Membership in America’s unions continues to plummet, but don’t count Big Labor out. Union leaders have joined arms with liberals on Capitol Hill to advance an ambitious but last-gasp legislative agenda.
First, some background: In 2006, union membership fell by another 300,000 (from 15.7 to 15.4 million) and the unionized share of the workforce dipped to a new post-World War II low of only 12%. In the private sector, only one in 14 workers carries a union card.
Soon, lawmakers will send the president legislation to increase the federal minimum wage by 40%, the first such increase in over a decade. In the Senate, labor leaders hope to revisit an issue that devastated several pro-labor Democrats in the 2002 elections — granting the full panoply of union privileges to federal employees who man the front lines in the domestic battle against terrorists, the Transportation Safety Administration.
But just over the legislative horizon lurks the number one item on Big Labor’s agenda — a bill that union leaders hope will revive the fortunes of America’s beleaguered union movement.
The misleadingly named Employee Free Choice Act, written by Rep. George Miller (D.-Calif.), who chairs the House Education and Labor Committee, would jettison the 60-year old precedent in federal labor law that guarantees workers the right to cast a secret ballot in union organizing elections. Instead, Miller would require employers to recognize a union when a majority of workers signs public statements or cards expressing their desire to form a union, bypassing a secret ballot. Interestingly, Miller actively opposes extending the card-check process to elections to decertify a union.
Substituting "card check" for secret-ballot elections may be the last, best hope for a movement desperately in need of new, dues-paying members. Indeed, as the senior Republican on Miller’s committee, Rep.
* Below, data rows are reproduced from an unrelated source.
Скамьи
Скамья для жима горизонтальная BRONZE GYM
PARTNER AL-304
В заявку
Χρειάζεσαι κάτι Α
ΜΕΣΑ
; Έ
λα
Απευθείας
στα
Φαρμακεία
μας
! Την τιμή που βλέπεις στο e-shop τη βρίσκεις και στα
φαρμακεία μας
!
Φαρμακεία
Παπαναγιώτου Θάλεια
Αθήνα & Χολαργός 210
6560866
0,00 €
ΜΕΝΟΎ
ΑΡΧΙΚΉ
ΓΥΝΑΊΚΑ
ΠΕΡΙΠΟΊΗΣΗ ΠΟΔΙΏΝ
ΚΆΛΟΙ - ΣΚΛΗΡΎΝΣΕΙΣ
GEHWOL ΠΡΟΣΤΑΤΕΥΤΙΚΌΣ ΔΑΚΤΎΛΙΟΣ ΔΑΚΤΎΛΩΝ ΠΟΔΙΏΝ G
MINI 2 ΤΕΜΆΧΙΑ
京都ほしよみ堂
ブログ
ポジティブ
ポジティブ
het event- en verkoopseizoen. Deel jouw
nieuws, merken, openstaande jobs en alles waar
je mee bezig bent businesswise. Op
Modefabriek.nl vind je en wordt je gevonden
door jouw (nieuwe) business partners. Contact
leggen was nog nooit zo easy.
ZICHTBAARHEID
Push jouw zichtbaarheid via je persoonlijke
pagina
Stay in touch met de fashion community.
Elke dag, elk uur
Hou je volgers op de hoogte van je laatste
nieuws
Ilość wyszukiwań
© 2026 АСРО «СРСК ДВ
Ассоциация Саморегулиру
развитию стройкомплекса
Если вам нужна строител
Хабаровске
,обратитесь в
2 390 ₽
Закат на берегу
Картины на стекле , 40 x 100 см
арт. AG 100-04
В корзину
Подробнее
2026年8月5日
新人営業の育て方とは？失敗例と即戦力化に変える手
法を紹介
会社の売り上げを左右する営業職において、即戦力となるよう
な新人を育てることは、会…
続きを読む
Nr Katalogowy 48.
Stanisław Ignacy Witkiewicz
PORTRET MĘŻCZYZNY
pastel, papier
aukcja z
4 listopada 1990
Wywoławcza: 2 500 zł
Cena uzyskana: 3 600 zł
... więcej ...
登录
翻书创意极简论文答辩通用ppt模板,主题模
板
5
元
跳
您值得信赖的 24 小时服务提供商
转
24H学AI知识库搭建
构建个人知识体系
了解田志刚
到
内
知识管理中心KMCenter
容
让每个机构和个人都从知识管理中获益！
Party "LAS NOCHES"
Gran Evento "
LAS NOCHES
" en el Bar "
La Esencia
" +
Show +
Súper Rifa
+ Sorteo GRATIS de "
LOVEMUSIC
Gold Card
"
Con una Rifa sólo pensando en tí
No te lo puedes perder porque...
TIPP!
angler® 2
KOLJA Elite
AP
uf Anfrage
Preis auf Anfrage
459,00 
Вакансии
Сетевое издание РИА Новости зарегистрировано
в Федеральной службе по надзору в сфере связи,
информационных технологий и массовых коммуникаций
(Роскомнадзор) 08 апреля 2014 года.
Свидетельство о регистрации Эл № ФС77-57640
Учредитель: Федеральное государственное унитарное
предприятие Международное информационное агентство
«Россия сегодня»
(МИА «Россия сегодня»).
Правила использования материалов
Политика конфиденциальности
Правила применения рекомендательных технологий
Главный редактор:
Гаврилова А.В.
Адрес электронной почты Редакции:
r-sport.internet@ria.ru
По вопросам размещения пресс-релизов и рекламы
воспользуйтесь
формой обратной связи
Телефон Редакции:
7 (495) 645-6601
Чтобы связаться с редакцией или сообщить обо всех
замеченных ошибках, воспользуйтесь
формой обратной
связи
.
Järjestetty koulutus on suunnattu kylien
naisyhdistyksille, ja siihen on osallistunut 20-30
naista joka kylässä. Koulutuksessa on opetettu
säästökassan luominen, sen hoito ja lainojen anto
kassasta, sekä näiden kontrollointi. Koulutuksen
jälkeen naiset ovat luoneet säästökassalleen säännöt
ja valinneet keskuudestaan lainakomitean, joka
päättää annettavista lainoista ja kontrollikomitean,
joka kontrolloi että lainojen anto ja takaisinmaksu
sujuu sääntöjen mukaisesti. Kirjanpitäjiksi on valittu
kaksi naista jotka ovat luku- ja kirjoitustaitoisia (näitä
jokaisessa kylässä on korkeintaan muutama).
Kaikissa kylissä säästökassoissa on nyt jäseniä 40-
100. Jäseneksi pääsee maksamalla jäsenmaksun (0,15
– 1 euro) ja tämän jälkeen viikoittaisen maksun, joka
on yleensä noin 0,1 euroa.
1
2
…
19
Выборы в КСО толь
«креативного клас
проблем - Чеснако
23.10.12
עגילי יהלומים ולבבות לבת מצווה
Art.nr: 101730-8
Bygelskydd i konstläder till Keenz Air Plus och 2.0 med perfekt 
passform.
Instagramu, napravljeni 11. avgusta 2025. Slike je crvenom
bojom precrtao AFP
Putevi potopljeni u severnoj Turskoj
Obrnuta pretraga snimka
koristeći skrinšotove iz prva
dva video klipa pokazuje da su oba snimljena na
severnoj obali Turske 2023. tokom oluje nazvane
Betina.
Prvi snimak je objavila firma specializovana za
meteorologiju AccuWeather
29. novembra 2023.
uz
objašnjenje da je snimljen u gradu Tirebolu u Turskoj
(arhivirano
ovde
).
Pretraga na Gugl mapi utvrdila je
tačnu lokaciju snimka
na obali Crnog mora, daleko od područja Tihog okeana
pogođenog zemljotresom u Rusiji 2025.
Buck McKeon (R.-Calif.) put it, "supporters of this bill see the card check as a silver bullet through which organized labor will reverse their recently sagging fortunes." Why? As the Hartford Courant explained, "the card check procedure almost always results in a union victory because the union controls the entire process."
Ironically, federal labor law already grants critical advantages to union organizers. Secret-ballot elections to determine union representation are typically held at the employer’s discretion once 30% of employees have signed a petition or union authorization card. Employers must provide union organizers with a complete and accurate list of employee names and addresses. The law grants organizers, but not employers, the right to make their pro-union pitch directly to employees at their homes or over the phone. Employers, moreover, are legally barred from even informing their employees of the negative economic consequences that often follow unionization, such as layoffs, plant closures or bankruptcy.
The record suggests that this process works. The overwhelming majority of employers play by the rules. And unions fare well in organizing elections. According to my Heritage Foundation colleague James Sherk, in 2005 not only did unions prevail in over 60% of the 2,115 secret ballot certification elections, but instances of employer coercion or intimidation were practically nonexistent — only 10 violations the entire year. Yet union leaders continue to maintain that the workplace is "an inherently and intensely coercive environment."
Chairman Miller should study the legislative history behind the secret ballot. In 1947, the committee he now chairs concluded that card-check elections (which at the time were permitted as an organizing tool) deprived "the American workingman … of his dignity as an individual. He has been cajoled, coerced, intimidated, and on many occasions beaten up …" He has been "forced into labor organizations against his will" and "compelled to contribute to causes and candidates for public office to which he was opposed."
There was a time, before organized labor seized upon card check as the primary union recruitment tool, when Miller and a murderers’ row of House liberals viewed the secret ballot as sacrosanct. In 2001, they wrote a revealing letter to Mexican officials involved in a unionization battle in which employees at a plant were seeking to switch their union representation. As members who were "concerned with international labor standards and the role of labor rights in international trade agreements," they urged Mexico to "use the secret ballot in all union recognition elections." "The increased use of the secret ballot," they concluded, "will help bring real democracy to the Mexican workplace."
They were right. Somebody needs to ask why they’ve changed their tune.